[INSTRUCTIONS FOR THE TASK] Please return the material exactly; leave no entry out.

[SUPPLIED INFORMATION]
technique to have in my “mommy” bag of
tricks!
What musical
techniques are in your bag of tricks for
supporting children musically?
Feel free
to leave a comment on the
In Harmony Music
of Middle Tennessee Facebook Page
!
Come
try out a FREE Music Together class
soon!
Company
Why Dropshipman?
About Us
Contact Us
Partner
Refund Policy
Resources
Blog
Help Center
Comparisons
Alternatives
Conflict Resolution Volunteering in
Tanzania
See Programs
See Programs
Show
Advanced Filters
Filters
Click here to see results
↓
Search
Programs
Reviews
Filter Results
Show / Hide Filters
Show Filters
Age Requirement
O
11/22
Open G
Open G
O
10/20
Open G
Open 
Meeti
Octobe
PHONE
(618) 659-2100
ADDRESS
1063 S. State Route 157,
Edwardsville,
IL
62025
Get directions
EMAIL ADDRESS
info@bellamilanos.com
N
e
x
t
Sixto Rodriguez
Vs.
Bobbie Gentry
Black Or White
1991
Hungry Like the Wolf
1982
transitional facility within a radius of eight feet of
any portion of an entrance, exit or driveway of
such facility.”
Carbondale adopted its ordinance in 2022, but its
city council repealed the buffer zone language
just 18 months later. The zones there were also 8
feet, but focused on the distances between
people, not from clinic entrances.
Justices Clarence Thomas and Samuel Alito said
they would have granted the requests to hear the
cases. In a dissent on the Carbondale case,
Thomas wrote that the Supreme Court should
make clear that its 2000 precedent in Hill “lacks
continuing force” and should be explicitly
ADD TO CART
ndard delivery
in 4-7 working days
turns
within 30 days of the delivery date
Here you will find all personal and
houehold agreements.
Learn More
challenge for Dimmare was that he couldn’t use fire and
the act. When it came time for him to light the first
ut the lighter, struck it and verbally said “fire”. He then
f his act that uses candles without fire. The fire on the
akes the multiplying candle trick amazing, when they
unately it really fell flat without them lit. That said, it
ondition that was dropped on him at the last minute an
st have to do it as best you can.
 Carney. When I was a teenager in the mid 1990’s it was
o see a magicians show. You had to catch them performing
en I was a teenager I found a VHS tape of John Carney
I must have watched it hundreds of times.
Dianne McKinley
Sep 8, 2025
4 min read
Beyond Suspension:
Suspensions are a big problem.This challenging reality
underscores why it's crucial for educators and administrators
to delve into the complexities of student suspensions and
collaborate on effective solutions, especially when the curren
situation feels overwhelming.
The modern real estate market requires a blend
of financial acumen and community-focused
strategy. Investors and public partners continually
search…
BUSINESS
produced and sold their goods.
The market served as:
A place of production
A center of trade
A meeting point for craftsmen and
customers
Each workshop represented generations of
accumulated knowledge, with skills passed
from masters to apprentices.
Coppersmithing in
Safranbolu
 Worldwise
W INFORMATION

[OUTPUT BELOW]
technique to have in my “mommy” bag of
tricks!
What musical
techniques are in your bag of tricks for
supporting children musically?
Feel free
to leave a comment on the
In Harmony Music
of Middle Tennessee Facebook Page
!
Come
try out a FREE Music Together class
soon!
Company
Why Dropshipman?
About Us
Contact Us
Partner
Refund Policy
Resources
Blog
Help Center
Comparisons
Alternatives
Conflict Resolution Volunteering in
Tanzania
See Programs
See Programs
Show
Advanced Filters
Filters
Click here to see results
↓
Search
Programs
Reviews
Filter Results
Show / Hide Filters
Show Filters
Age Requirement
O
11/22
Open G
Open G
O
10/20
Open G
Open 
Meeti
Octobe
PHONE
(618) 659-2100
ADDRESS
1063 S. State Route 157,
Edwardsville,
IL
62025
Get directions
EMAIL ADDRESS
info@bellamilanos.com
N
e
x
t
Sixto Rodriguez
Vs.
Bobbie Gentry
Black Or White
1991
Hungry Like the Wolf
1982
transitional facility within a radius of eight feet of
any portion of an entrance, exit or driveway of
such facility.”
Carbondale adopted its ordinance in 2022, but its
city council repealed the buffer zone language
just 18 months later. The zones there were also 8
feet, but focused on the distances between
people, not from clinic entrances.
Justices Clarence Thomas and Samuel Alito said
they would have granted the requests to hear the
cases. In a dissent on the Carbondale case,
Thomas wrote that the Supreme Court should
make clear that its 2000 precedent in Hill “lacks
continuing force” and should be explicitly
ADD TO CART
ndard delivery
in 4-7 working days
turns
within 30 days of the delivery date
Here you will find all personal and
houehold agreements.
Learn More
challenge for Dimmare was that he couldn’t use fire and
the act. When it came time for him to light the first
ut the lighter, struck it and verbally said “fire”. He then
f his act that uses candles without fire. The fire on the
akes the multiplying candle trick amazing, when they
unately it really fell flat without them lit. That said, it
ondition that was dropped on him at the last minute an
st have to do it as best you can.
 Carney. When I was a teenager in the mid 1990’s it was
o see a magicians show. You had to catch them performing
en I was a teenager I found a VHS tape of John Carney
I must have watched it hundreds of times.
Dianne McKinley
Sep 8, 2025
4 min read
Beyond Suspension:
Suspensions are a big problem.This challenging reality
underscores why it's crucial for educators and administrators
to delve into the complexities of student suspensions and
collaborate on effective solutions, especially when the curren
situation feels overwhelming.
The modern real estate market requires a blend
of financial acumen and community-focused
strategy. Investors and public partners continually
search…
BUSINESS
produced and sold their goods.
The market served as:
A place of production
A center of trade
A meeting point for craftsmen and
customers
Each workshop represented generations of
accumulated knowledge, with skills passed
from masters to apprentices.
Coppersmithing in
Safranbolu
 Worldwise
W INFORMATION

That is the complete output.